The ANZ-Roy Morgan consumer confidence index tumbled 5.2 per cent, its sharpest weekly fall since late March 2020.

The fall follows the extension and tightening of the Sydney lockdown until July 30 and the fifth lockdown in Melbourne, which has been extended for another week beyond its originally planned five days.

Greater Sydney remains in prolonged lockdown, with scores more cases reported overnight, while Victoria’s lockdown will be extended for another seven days after the continued spread of COVID-19. South Australia is the latest to impose a lockdown, for one week from tonight, after a person was infected at a restaurant.  All three states have imposed travel restrictions, with Victoria no longer granting exemptions.

Confidence declines were widespread, with Adelaide posting the biggest fall, even before the South Australian government imposed a week-long lockdown from 6pm on Tuesday.
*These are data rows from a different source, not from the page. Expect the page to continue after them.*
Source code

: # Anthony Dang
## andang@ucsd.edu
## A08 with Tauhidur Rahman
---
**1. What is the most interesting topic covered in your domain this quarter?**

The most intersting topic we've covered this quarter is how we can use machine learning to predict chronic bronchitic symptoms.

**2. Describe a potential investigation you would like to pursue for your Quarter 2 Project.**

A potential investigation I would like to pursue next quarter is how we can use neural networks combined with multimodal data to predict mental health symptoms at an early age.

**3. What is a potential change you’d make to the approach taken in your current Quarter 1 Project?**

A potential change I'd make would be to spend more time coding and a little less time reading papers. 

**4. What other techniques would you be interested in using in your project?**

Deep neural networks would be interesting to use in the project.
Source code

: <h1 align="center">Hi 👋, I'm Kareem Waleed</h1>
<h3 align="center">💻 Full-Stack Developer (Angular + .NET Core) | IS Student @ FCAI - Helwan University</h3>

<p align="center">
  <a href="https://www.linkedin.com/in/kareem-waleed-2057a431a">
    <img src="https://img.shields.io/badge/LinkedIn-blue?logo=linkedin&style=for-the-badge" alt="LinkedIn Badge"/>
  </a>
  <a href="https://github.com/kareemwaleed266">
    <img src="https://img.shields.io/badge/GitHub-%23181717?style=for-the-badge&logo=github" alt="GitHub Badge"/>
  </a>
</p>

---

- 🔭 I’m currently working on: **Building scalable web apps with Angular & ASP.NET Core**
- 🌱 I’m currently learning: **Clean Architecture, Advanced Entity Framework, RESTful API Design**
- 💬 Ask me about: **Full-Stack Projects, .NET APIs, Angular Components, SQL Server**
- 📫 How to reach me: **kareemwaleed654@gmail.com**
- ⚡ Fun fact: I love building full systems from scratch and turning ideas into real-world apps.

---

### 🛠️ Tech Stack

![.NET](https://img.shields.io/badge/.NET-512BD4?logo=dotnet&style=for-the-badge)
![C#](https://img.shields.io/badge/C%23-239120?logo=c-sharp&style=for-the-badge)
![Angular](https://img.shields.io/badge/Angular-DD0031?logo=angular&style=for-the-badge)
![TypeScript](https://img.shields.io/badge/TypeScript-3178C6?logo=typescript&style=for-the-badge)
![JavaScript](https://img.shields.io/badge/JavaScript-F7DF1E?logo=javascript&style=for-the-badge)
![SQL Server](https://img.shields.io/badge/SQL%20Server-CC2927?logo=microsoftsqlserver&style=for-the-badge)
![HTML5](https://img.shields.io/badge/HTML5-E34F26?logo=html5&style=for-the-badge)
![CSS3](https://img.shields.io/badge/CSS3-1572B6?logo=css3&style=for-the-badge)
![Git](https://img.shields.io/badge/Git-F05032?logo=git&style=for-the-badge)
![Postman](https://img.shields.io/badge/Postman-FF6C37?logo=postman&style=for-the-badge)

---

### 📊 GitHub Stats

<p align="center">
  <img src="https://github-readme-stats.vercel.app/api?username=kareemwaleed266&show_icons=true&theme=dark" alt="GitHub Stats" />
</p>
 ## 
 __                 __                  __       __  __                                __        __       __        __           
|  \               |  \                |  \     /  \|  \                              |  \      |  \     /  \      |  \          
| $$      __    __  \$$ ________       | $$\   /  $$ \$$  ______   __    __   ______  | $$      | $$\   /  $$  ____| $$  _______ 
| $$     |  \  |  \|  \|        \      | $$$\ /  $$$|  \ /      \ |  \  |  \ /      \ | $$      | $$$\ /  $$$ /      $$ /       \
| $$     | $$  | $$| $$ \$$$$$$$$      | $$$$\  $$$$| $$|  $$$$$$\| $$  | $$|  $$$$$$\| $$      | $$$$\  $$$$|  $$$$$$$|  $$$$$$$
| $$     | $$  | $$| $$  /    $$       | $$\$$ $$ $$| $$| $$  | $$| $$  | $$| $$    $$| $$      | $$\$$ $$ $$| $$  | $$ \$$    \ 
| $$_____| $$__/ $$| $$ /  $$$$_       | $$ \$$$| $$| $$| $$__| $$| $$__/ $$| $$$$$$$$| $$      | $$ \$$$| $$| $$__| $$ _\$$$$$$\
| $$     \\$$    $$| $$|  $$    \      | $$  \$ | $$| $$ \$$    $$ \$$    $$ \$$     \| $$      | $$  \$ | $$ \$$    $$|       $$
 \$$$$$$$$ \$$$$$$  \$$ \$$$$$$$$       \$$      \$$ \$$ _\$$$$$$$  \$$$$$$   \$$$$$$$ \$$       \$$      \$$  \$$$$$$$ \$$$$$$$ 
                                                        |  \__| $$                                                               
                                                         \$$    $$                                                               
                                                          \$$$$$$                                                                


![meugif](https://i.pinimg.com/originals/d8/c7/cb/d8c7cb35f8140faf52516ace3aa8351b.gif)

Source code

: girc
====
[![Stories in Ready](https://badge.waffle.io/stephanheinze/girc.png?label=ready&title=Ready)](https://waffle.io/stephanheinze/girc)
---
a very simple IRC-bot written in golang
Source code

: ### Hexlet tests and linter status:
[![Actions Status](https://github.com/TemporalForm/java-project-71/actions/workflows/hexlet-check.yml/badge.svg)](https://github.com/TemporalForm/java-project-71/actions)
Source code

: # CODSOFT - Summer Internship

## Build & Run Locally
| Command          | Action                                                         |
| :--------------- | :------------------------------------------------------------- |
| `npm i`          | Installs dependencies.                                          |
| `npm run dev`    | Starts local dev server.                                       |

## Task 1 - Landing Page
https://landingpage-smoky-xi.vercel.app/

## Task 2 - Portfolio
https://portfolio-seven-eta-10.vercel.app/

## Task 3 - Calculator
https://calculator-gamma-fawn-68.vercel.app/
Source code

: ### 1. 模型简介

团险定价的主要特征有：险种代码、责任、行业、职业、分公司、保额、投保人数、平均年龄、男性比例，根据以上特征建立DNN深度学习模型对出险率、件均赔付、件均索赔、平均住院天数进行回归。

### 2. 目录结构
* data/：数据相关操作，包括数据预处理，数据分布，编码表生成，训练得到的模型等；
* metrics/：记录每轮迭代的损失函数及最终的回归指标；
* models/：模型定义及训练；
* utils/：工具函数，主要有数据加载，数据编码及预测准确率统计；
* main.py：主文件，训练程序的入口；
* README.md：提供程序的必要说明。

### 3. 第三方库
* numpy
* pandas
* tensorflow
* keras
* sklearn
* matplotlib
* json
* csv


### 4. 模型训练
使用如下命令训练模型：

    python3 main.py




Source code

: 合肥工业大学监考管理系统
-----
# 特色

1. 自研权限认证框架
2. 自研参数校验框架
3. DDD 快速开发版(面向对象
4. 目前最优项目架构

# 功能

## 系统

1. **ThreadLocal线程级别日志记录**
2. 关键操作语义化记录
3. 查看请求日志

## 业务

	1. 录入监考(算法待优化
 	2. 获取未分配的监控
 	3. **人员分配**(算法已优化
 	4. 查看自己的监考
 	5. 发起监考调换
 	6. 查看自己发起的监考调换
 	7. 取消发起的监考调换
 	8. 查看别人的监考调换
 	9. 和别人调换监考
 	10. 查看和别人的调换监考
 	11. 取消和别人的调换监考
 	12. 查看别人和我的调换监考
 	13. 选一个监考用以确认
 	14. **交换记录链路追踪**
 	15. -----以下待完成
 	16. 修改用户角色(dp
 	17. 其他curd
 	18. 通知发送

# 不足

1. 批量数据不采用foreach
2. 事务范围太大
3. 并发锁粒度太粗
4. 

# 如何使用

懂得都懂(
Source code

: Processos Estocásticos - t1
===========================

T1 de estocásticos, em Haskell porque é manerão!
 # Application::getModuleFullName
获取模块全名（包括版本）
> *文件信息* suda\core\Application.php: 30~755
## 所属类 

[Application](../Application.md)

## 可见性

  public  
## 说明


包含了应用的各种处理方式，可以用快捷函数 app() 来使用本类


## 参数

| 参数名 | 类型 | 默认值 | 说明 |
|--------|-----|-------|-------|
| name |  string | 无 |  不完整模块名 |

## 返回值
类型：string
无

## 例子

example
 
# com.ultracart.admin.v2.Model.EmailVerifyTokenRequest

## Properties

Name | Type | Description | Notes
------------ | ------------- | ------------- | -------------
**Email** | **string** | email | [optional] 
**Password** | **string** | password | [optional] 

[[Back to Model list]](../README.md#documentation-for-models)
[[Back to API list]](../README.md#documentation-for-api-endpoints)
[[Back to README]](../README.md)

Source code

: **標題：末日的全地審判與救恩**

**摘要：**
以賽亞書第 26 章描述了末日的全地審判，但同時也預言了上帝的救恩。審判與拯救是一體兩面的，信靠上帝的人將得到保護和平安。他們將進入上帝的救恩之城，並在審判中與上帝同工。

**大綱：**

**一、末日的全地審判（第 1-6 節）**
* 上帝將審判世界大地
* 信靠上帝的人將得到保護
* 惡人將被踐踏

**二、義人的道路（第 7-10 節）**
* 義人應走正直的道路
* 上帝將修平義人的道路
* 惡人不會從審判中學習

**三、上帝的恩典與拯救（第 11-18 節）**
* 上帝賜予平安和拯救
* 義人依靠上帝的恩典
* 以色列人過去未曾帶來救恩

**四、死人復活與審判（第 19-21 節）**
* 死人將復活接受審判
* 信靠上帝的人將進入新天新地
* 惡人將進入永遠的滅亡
The confidence survey was taken at the weekend.

ANZ head of economics David Plank said the sub-indices that capture economic conditions and whether it is time to buy a major household item are at their worst levels since early November 2020.

He said while this highlighted some renewed caution of households, levels are nowhere near the lows seen in the early stage of the pandemic.

The July 6 RBA board meeting agreed to keep the cash rate and its three-year bond yield target at a record low 0.1 per cent, against a central scenario that conditions for a hike will not be met until 2024.

It also made adjustments to its bond-buying program, aimed at keeping market interest rates and borrowing rates low.

But there is speculation among economists that this may be reviewed at the August or September board meetings given developments since then.

RBA governor Philip Lowe at the time said “bond purchases could be scaled up again if economic conditions warrant”.